Everything in the data below is left aside except the lines from the one containing "right elbow: (539, 289)" through the one containing "left ear: (581, 197)"; repeat those exactly.
..........
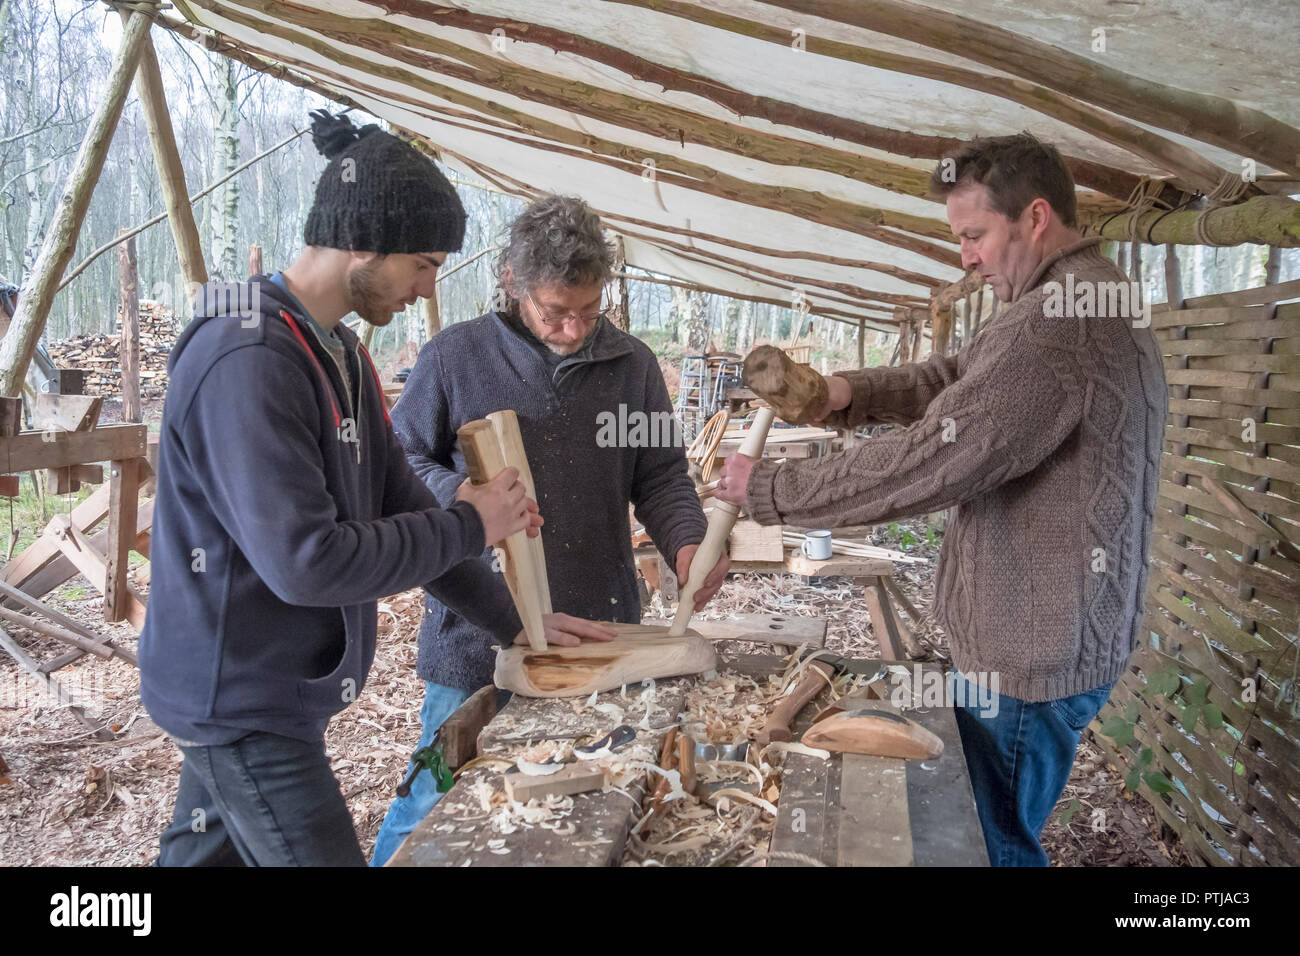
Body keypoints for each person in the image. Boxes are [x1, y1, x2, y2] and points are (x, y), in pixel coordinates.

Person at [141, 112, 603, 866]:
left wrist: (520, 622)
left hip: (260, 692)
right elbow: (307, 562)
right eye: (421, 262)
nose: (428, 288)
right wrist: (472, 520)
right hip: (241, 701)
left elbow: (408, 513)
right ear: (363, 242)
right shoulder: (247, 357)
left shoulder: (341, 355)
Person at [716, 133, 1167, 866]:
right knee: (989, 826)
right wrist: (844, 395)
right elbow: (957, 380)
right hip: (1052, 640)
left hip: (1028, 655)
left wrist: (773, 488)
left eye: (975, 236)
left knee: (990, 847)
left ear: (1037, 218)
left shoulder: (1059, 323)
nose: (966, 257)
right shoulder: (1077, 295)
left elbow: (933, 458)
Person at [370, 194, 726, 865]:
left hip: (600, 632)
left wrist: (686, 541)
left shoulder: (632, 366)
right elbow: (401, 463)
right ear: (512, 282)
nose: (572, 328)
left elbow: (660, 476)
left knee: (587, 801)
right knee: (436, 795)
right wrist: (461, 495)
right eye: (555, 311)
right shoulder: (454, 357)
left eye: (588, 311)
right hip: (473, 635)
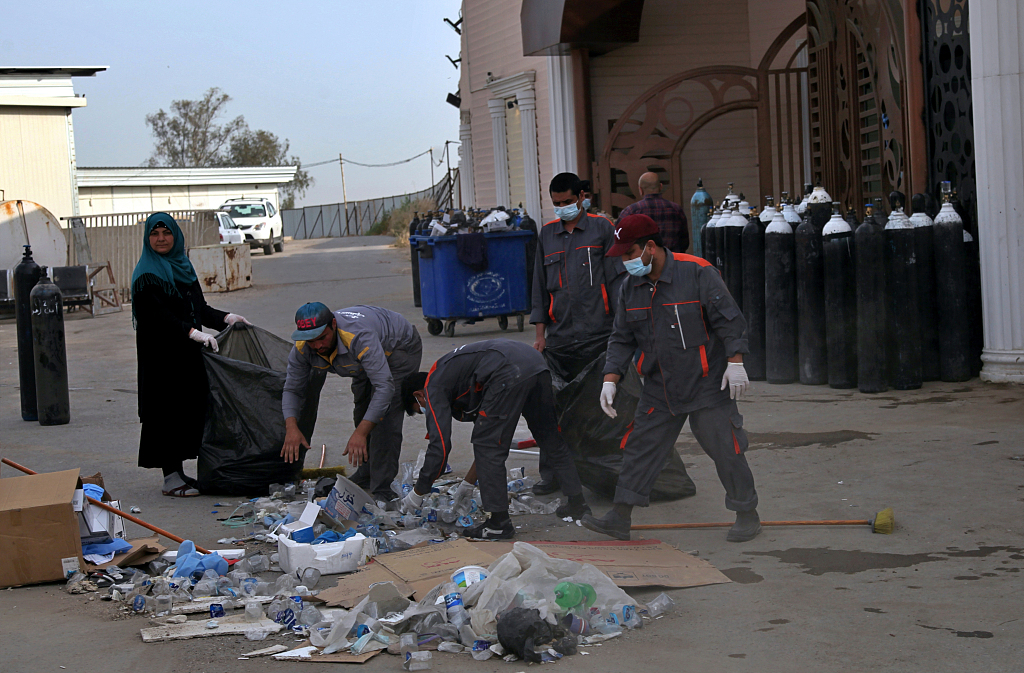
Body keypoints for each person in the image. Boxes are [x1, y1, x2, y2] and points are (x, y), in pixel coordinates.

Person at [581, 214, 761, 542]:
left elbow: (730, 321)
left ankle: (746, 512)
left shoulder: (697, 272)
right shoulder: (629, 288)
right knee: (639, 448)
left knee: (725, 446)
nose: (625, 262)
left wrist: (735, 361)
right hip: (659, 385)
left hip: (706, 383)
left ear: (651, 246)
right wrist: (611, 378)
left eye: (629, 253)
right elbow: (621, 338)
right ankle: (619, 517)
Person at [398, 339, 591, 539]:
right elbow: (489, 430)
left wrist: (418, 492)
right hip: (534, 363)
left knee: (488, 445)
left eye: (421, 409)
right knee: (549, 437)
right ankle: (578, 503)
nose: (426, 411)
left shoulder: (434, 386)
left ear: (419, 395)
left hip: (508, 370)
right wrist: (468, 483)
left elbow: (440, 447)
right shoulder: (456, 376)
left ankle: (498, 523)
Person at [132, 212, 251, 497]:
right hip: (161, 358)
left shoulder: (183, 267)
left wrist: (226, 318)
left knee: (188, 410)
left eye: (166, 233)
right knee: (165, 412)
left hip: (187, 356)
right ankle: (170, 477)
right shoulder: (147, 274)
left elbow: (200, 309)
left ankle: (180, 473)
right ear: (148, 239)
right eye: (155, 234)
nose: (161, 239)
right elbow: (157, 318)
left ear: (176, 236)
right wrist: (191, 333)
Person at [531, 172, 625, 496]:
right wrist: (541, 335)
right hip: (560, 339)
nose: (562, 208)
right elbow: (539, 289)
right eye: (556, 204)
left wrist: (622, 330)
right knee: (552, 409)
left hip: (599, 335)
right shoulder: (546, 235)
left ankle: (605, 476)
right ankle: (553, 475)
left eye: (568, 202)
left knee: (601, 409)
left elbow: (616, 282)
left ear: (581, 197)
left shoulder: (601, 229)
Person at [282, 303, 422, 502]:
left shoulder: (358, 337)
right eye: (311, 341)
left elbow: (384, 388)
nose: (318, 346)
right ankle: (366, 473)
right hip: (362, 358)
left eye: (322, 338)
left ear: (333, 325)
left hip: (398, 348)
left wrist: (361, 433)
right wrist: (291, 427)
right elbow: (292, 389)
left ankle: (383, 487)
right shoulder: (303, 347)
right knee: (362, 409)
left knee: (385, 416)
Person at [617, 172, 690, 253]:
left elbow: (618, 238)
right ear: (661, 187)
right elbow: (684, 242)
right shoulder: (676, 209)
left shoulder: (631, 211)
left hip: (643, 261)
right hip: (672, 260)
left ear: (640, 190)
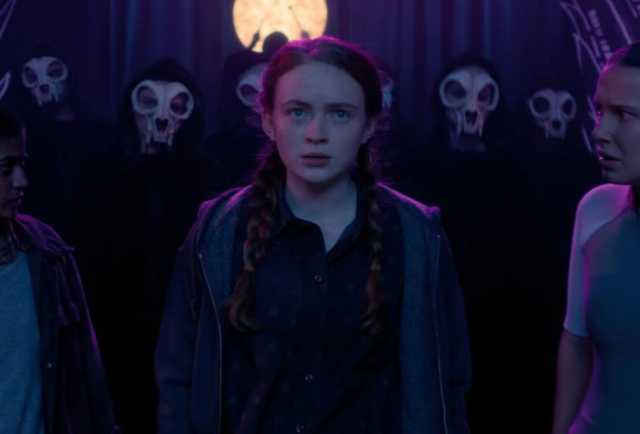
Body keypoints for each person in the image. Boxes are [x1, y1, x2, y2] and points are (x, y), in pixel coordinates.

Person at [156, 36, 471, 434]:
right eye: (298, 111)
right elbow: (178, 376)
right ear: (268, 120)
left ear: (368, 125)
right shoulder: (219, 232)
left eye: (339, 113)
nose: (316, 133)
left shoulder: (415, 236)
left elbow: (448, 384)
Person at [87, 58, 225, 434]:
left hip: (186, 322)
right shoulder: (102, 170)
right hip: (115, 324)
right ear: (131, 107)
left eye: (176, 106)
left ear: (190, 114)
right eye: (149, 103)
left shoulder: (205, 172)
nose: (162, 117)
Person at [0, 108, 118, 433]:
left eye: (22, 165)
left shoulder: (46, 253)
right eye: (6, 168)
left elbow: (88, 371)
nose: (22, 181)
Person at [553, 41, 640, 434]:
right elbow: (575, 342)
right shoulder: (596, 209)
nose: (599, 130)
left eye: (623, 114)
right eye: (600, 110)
..........
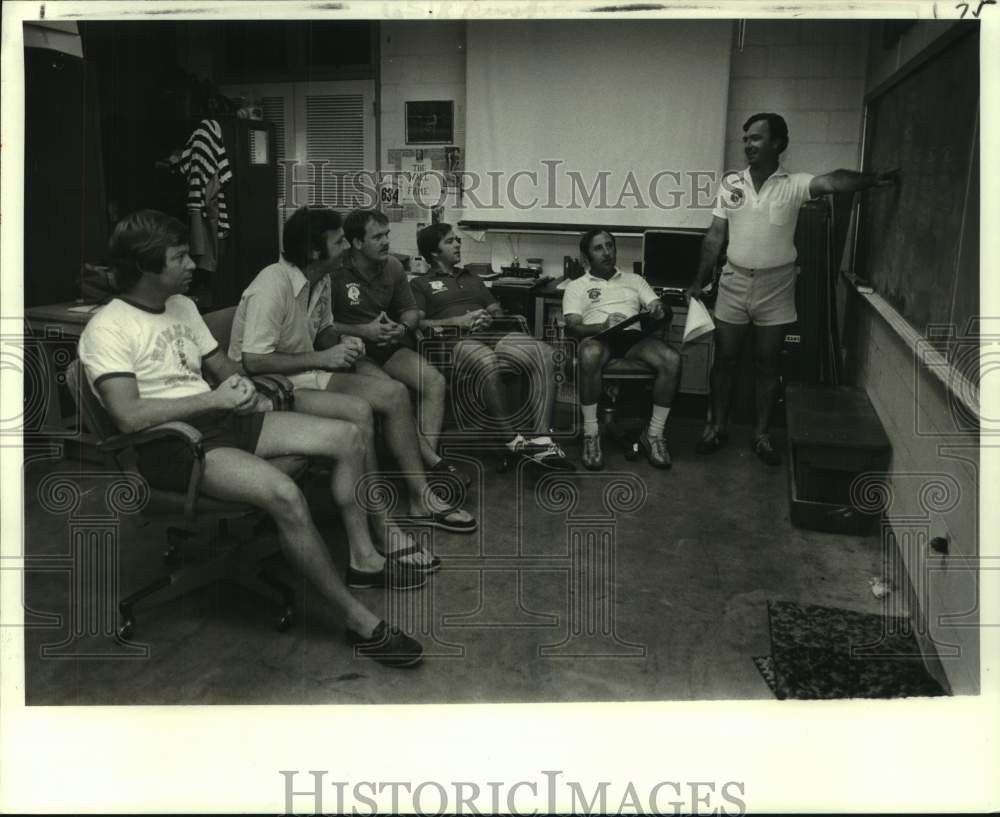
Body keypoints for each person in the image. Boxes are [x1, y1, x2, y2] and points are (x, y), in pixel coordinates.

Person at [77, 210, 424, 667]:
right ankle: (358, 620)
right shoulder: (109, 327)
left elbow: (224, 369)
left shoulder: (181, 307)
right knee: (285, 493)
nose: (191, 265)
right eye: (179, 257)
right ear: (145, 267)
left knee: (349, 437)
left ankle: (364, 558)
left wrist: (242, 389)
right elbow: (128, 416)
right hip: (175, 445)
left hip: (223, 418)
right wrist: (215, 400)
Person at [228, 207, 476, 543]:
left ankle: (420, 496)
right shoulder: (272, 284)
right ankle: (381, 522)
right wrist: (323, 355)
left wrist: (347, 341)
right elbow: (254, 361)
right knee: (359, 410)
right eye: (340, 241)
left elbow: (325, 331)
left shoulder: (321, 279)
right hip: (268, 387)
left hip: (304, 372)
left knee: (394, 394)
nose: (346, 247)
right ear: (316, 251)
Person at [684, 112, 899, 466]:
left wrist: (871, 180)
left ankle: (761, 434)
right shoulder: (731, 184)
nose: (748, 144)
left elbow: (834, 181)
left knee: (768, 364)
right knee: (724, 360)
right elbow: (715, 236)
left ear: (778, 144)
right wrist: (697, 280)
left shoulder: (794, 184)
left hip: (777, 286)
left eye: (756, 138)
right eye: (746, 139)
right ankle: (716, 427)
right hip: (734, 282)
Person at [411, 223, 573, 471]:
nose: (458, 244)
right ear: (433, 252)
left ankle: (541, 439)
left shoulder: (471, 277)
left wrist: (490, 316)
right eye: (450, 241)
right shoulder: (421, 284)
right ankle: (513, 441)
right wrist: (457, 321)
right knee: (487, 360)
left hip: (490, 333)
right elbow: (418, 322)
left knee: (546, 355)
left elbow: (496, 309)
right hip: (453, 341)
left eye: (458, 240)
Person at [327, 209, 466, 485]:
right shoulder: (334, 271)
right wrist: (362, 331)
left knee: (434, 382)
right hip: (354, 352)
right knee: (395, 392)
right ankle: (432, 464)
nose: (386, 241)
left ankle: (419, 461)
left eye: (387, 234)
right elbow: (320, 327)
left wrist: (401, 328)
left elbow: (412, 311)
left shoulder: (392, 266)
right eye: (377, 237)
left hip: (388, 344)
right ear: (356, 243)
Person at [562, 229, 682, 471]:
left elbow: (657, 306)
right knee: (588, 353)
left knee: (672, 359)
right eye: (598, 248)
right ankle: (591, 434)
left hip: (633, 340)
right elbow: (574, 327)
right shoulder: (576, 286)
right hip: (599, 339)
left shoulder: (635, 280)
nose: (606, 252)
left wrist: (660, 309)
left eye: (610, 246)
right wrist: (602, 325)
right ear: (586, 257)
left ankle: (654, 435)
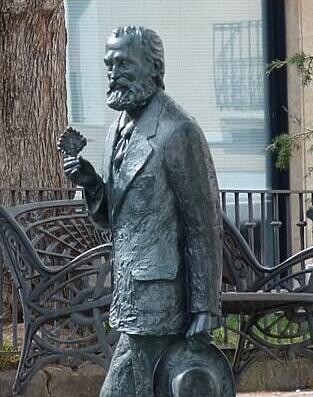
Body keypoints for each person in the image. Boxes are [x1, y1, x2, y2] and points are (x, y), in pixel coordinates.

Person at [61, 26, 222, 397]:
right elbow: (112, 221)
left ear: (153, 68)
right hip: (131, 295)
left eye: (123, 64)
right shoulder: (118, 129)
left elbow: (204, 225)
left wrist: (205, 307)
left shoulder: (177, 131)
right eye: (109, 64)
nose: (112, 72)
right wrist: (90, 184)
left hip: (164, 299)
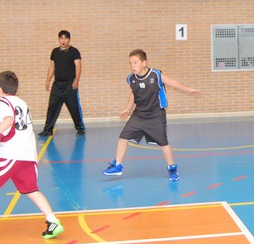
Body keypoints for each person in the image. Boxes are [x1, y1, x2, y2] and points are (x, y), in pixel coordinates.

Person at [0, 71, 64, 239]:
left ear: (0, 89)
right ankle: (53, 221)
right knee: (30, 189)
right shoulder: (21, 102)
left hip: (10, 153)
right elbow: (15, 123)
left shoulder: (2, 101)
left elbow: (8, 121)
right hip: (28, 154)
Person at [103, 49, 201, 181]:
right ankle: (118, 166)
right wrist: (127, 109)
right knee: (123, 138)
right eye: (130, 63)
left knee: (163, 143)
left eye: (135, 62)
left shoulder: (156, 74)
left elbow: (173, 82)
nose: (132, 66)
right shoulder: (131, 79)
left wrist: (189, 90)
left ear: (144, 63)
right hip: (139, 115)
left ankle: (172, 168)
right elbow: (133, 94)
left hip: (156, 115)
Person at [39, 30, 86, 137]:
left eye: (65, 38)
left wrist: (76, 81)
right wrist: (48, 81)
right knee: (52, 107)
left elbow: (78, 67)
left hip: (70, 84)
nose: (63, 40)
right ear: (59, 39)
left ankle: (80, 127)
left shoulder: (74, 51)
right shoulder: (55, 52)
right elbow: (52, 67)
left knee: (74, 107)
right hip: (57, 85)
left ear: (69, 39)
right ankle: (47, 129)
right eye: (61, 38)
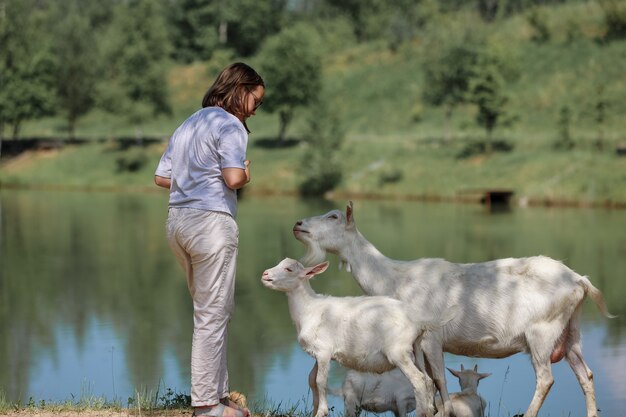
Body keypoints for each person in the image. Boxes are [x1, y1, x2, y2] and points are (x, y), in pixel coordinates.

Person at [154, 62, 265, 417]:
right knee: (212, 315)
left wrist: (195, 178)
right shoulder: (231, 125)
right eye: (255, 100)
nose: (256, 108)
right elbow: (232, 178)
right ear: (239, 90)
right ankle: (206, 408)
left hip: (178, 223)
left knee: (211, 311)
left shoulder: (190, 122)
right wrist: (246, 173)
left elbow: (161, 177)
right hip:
..........
> [RESULT BELOW]
right elbow: (539, 289)
right eye: (556, 204)
left wrist: (622, 330)
right knee: (552, 409)
left hip: (599, 335)
right shoulder: (546, 235)
left ankle: (605, 476)
right ankle: (553, 475)
left eye: (568, 202)
left knee: (601, 409)
left elbow: (616, 282)
left ear: (581, 197)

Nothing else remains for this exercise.